On the night of Sept. 28, 1902, Zola and his wife retired early, shut their door and all their windows. A fire was dying in the grate. The chimney was stopped up. Through the night the room filled with carbon monoxide. Mme. Zola almost perished. Emile Zola died of asphyxiation.

The Significance. Emile Zola's triumphant career resulted from his need for fame. Failure was unthinkable, not so much for its own sake, but for the restless sense of frustration it caused. Thus he completed 20 naturalistic novels, seven philosophic novels, countless newspaper articles, several plays, considerable juvenilia. In the span of his life Naturalism was initiated, scorned, accepted, apotheosized, suspected, deserted. Naturalism is, of course, only an easy appellation for an attitude. But its result in Zola is not defined by that word. Try as he did to be completely dispassionate, his works are suffused with strong, personal, poetic rhythm and color. Zola is greater than vague Naturalism. He includes it, transcends it with.sharp, savory revelations of life.

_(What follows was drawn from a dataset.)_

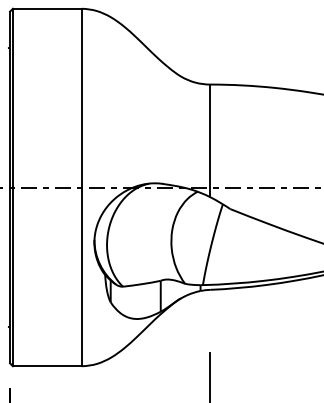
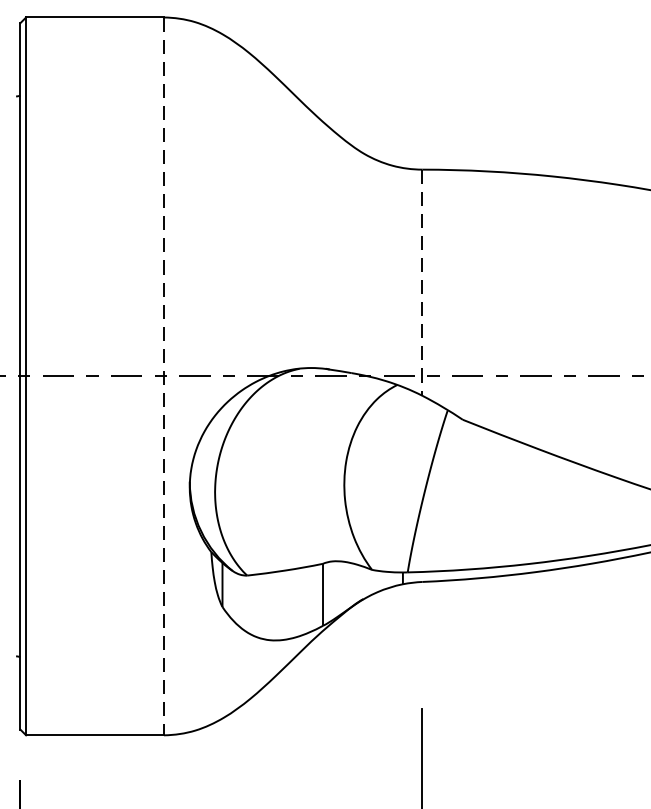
line: (210, 141) -> (422, 283), solid -> dashed
line: (81, 187) -> (163, 376), solid -> dashed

The Author. Matthew Josephson has been affiliated with left-wing poetry pamphlets (Broom, Secession, The Little Review). But for the past two years he has lost himself in the pursuit of Zola. His exposition has great dramatic momentum, his documentation is miraculously complete. This is a magnificent biography which relies on a vast harvesting and dynamic marshalling of facts and testimony, rather than the brilliant, suppositious and dubious psychologizing which is at once the glamor and fault of Strachey, Guedalla and Ludwig.